**Action item:**
Provide a verbatim copy of all the records below, leaving the images out.

-- Dataset records follows --

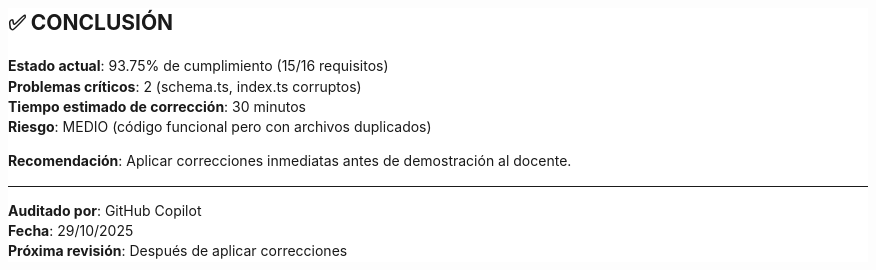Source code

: ## ✅ **CONCLUSIÓN**

**Estado actual**: 93.75% de cumplimiento (15/16 requisitos)  
**Problemas críticos**: 2 (schema.ts, index.ts corruptos)  
**Tiempo estimado de corrección**: 30 minutos  
**Riesgo**: MEDIO (código funcional pero con archivos duplicados)

**Recomendación**: Aplicar correcciones inmediatas antes de demostración al docente.

---

**Auditado por**: GitHub Copilot  
**Fecha**: 29/10/2025  
**Próxima revisión**: Después de aplicar correcciones
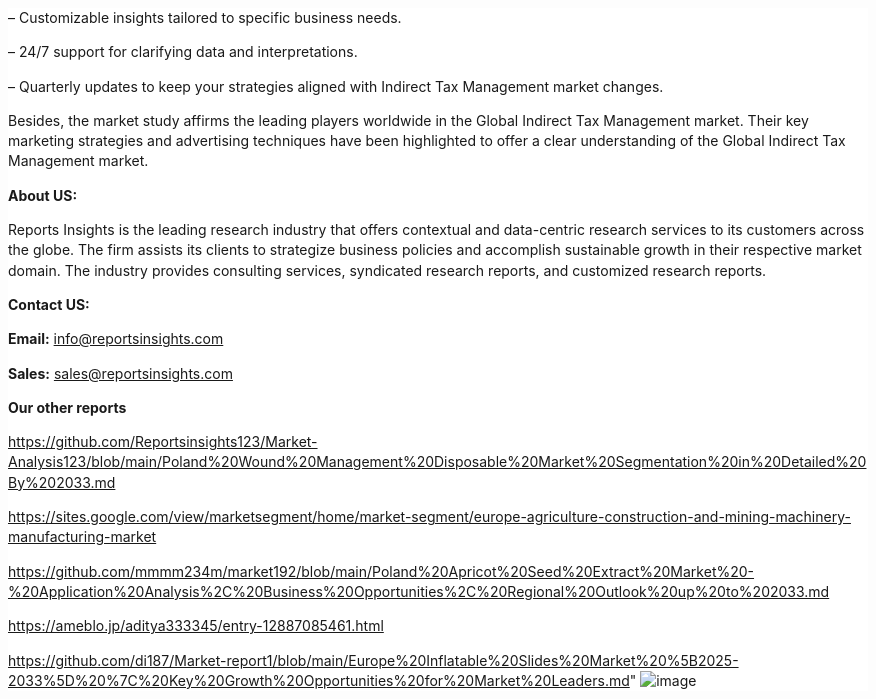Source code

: – Customizable insights tailored to specific business needs.

– 24/7 support for clarifying data and interpretations.

– Quarterly updates to keep your strategies aligned with Indirect Tax Management market changes.

Besides, the market study affirms the leading players worldwide in the Global Indirect Tax Management market. Their key marketing strategies and advertising techniques have been highlighted to offer a clear understanding of the Global Indirect Tax Management market.

<strong><strong>About US</strong>:</strong>

Reports Insights is the leading research industry that offers contextual and data-centric research services to its customers across the globe. The firm assists its clients to strategize business policies and accomplish sustainable growth in their respective market domain. The industry provides consulting services, syndicated research reports, and customized research reports.

<strong>Contact US:</strong>

<p class=><b>Email:</b> <a href=mailto:info@reportsinsights.com>info@reportsinsights.com</a></p>
<p class=><b>Sales:</b> <a href=mailto:sales@reportsinsights.com>sales@reportsinsights.com</a></p>

<strong>Our other reports</strong>

<a href=https://github.com/Reportsinsights123/Market-Analysis123/blob/main/Poland%20Wound%20Management%20Disposable%20Market%20Segmentation%20in%20Detailed%20By%202033.md>https://github.com/Reportsinsights123/Market-Analysis123/blob/main/Poland%20Wound%20Management%20Disposable%20Market%20Segmentation%20in%20Detailed%20By%202033.md</a>

<a href=https://sites.google.com/view/marketsegment/home/market-segment/europe-agriculture-construction-and-mining-machinery-manufacturing-market>https://sites.google.com/view/marketsegment/home/market-segment/europe-agriculture-construction-and-mining-machinery-manufacturing-market</a>

<a href=https://github.com/mmmm234m/market192/blob/main/Poland%20Apricot%20Seed%20Extract%20Market%20-%20Application%20Analysis%2C%20Business%20Opportunities%2C%20Regional%20Outlook%20up%20to%202033.md>https://github.com/mmmm234m/market192/blob/main/Poland%20Apricot%20Seed%20Extract%20Market%20-%20Application%20Analysis%2C%20Business%20Opportunities%2C%20Regional%20Outlook%20up%20to%202033.md</a>

<a href=https://ameblo.jp/aditya333345/entry-12887085461.html>https://ameblo.jp/aditya333345/entry-12887085461.html</a>

<a href=https://github.com/di187/Market-report1/blob/main/Europe%20Inflatable%20Slides%20Market%20%5B2025-2033%5D%20%7C%20Key%20Growth%20Opportunities%20for%20Market%20Leaders.md>https://github.com/di187/Market-report1/blob/main/Europe%20Inflatable%20Slides%20Market%20%5B2025-2033%5D%20%7C%20Key%20Growth%20Opportunities%20for%20Market%20Leaders.md</a>"
![image](https://github.com/user-attachments/assets/ae697448-2476-451f-b56f-5c0014ed0f39)
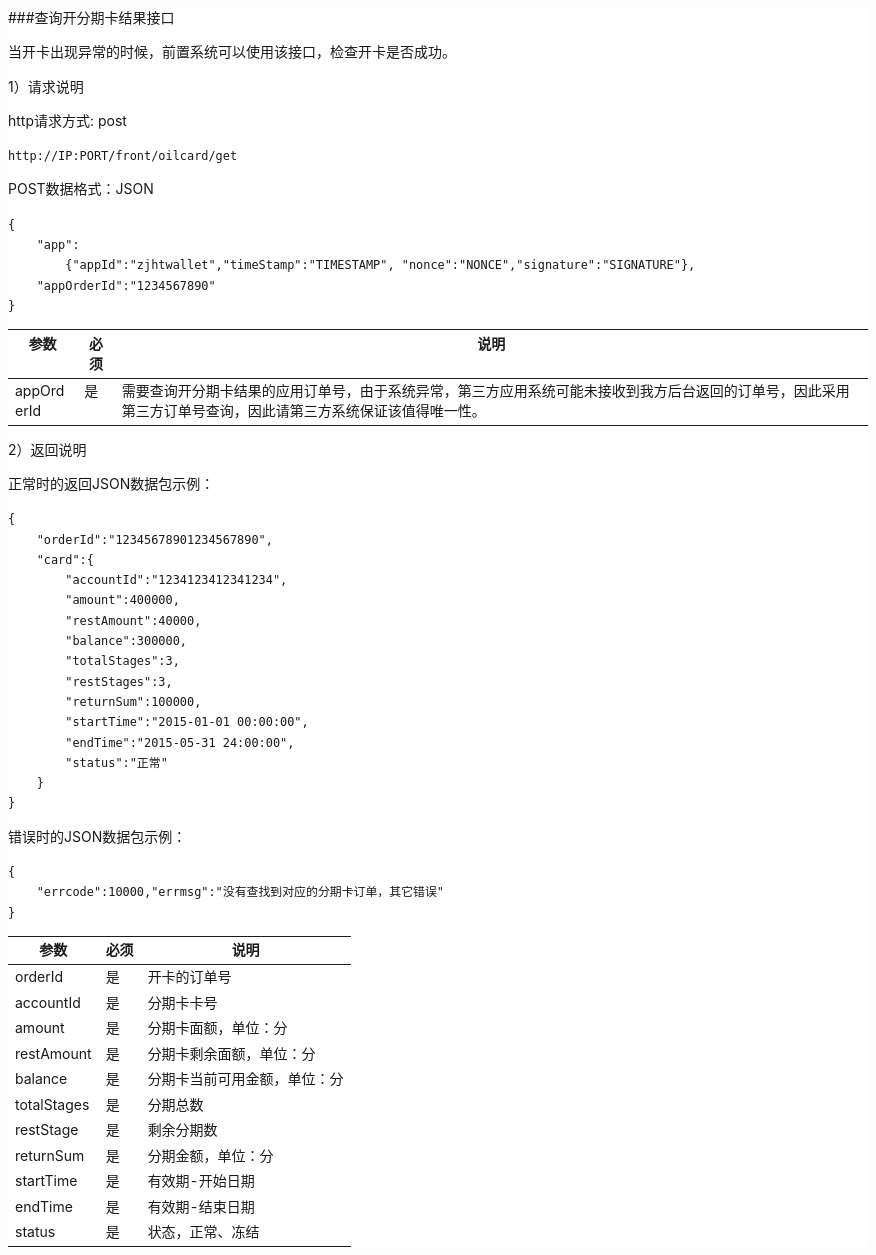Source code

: 
###查询开分期卡结果接口

当开卡出现异常的时候，前置系统可以使用该接口，检查开卡是否成功。

1）请求说明


http请求方式: post

    http://IP:PORT/front/oilcard/get


POST数据格式：JSON

    {
        "app":
            {"appId":"zjhtwallet","timeStamp":"TIMESTAMP", "nonce":"NONCE","signature":"SIGNATURE"},  
        "appOrderId":"1234567890"        
    }


参数|必须|说明
------|------|-------
appOrderId|是|需要查询开分期卡结果的应用订单号，由于系统异常，第三方应用系统可能未接收到我方后台返回的订单号，因此采用第三方订单号查询，因此请第三方系统保证该值得唯一性。


2）返回说明

正常时的返回JSON数据包示例：

    {
        "orderId":"12345678901234567890",
        "card":{
            "accountId":"1234123412341234",
            "amount":400000,
            "restAmount":40000,
            "balance":300000,
            "totalStages":3,
            "restStages":3,
            "returnSum":100000,
            "startTime":"2015-01-01 00:00:00",
            "endTime":"2015-05-31 24:00:00",
            "status":"正常"
        }
    }

错误时的JSON数据包示例：

    {
        "errcode":10000,"errmsg":"没有查找到对应的分期卡订单，其它错误"
    }

参数|必须|说明
----|----|----
orderId|是|开卡的订单号
accountId|是|分期卡卡号
amount|是|分期卡面额，单位：分
restAmount|是|分期卡剩余面额，单位：分
balance|是|分期卡当前可用金额，单位：分
totalStages|是|分期总数
restStage|是|剩余分期数
returnSum|是|分期金额，单位：分
startTime|是|有效期-开始日期
endTime|是|有效期-结束日期
status|是|状态，正常、冻结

-- Dataset records concluded --

**Answer section:**
Source code

: ## ✅ **CONCLUSIÓN**

**Estado actual**: 93.75% de cumplimiento (15/16 requisitos)  
**Problemas críticos**: 2 (schema.ts, index.ts corruptos)  
**Tiempo estimado de corrección**: 30 minutos  
**Riesgo**: MEDIO (código funcional pero con archivos duplicados)

**Recomendación**: Aplicar correcciones inmediatas antes de demostración al docente.

---

**Auditado por**: GitHub Copilot  
**Fecha**: 29/10/2025  
**Próxima revisión**: Después de aplicar correcciones
Source code

: – Customizable insights tailored to specific business needs.

– 24/7 support for clarifying data and interpretations.

– Quarterly updates to keep your strategies aligned with Indirect Tax Management market changes.

Besides, the market study affirms the leading players worldwide in the Global Indirect Tax Management market. Their key marketing strategies and advertising techniques have been highlighted to offer a clear understanding of the Global Indirect Tax Management market.

<strong><strong>About US</strong>:</strong>

Reports Insights is the leading research industry that offers contextual and data-centric research services to its customers across the globe. The firm assists its clients to strategize business policies and accomplish sustainable growth in their respective market domain. The industry provides consulting services, syndicated research reports, and customized research reports.

<strong>Contact US:</strong>

<p class=><b>Email:</b> <a href=mailto:info@reportsinsights.com>info@reportsinsights.com</a></p>
<p class=><b>Sales:</b> <a href=mailto:sales@reportsinsights.com>sales@reportsinsights.com</a></p>

<strong>Our other reports</strong>

<a href=https://github.com/Reportsinsights123/Market-Analysis123/blob/main/Poland%20Wound%20Management%20Disposable%20Market%20Segmentation%20in%20Detailed%20By%202033.md>https://github.com/Reportsinsights123/Market-Analysis123/blob/main/Poland%20Wound%20Management%20Disposable%20Market%20Segmentation%20in%20Detailed%20By%202033.md</a>

<a href=https://sites.google.com/view/marketsegment/home/market-segment/europe-agriculture-construction-and-mining-machinery-manufacturing-market>https://sites.google.com/view/marketsegment/home/market-segment/europe-agriculture-construction-and-mining-machinery-manufacturing-market</a>

<a href=https://github.com/mmmm234m/market192/blob/main/Poland%20Apricot%20Seed%20Extract%20Market%20-%20Application%20Analysis%2C%20Business%20Opportunities%2C%20Regional%20Outlook%20up%20to%202033.md>https://github.com/mmmm234m/market192/blob/main/Poland%20Apricot%20Seed%20Extract%20Market%20-%20Application%20Analysis%2C%20Business%20Opportunities%2C%20Regional%20Outlook%20up%20to%202033.md</a>

<a href=https://ameblo.jp/aditya333345/entry-12887085461.html>https://ameblo.jp/aditya333345/entry-12887085461.html</a>

<a href=https://github.com/di187/Market-report1/blob/main/Europe%20Inflatable%20Slides%20Market%20%5B2025-2033%5D%20%7C%20Key%20Growth%20Opportunities%20for%20Market%20Leaders.md>https://github.com/di187/Market-report1/blob/main/Europe%20Inflatable%20Slides%20Market%20%5B2025-2033%5D%20%7C%20Key%20Growth%20Opportunities%20for%20Market%20Leaders.md</a>"
![image](https://github.com/user-attachments/assets/ae697448-2476-451f-b56f-5c0014ed0f39)
Source code

: 
###查询开分期卡结果接口

当开卡出现异常的时候，前置系统可以使用该接口，检查开卡是否成功。

1）请求说明


http请求方式: post

    http://IP:PORT/front/oilcard/get


POST数据格式：JSON

    {
        "app":
            {"appId":"zjhtwallet","timeStamp":"TIMESTAMP", "nonce":"NONCE","signature":"SIGNATURE"},  
        "appOrderId":"1234567890"        
    }


参数|必须|说明
------|------|-------
appOrderId|是|需要查询开分期卡结果的应用订单号，由于系统异常，第三方应用系统可能未接收到我方后台返回的订单号，因此采用第三方订单号查询，因此请第三方系统保证该值得唯一性。


2）返回说明

正常时的返回JSON数据包示例：

    {
        "orderId":"12345678901234567890",
        "card":{
            "accountId":"1234123412341234",
            "amount":400000,
            "restAmount":40000,
            "balance":300000,
            "totalStages":3,
            "restStages":3,
            "returnSum":100000,
            "startTime":"2015-01-01 00:00:00",
            "endTime":"2015-05-31 24:00:00",
            "status":"正常"
        }
    }

错误时的JSON数据包示例：

    {
        "errcode":10000,"errmsg":"没有查找到对应的分期卡订单，其它错误"
    }

参数|必须|说明
----|----|----
orderId|是|开卡的订单号
accountId|是|分期卡卡号
amount|是|分期卡面额，单位：分
restAmount|是|分期卡剩余面额，单位：分
balance|是|分期卡当前可用金额，单位：分
totalStages|是|分期总数
restStage|是|剩余分期数
returnSum|是|分期金额，单位：分
startTime|是|有效期-开始日期
endTime|是|有效期-结束日期
status|是|状态，正常、冻结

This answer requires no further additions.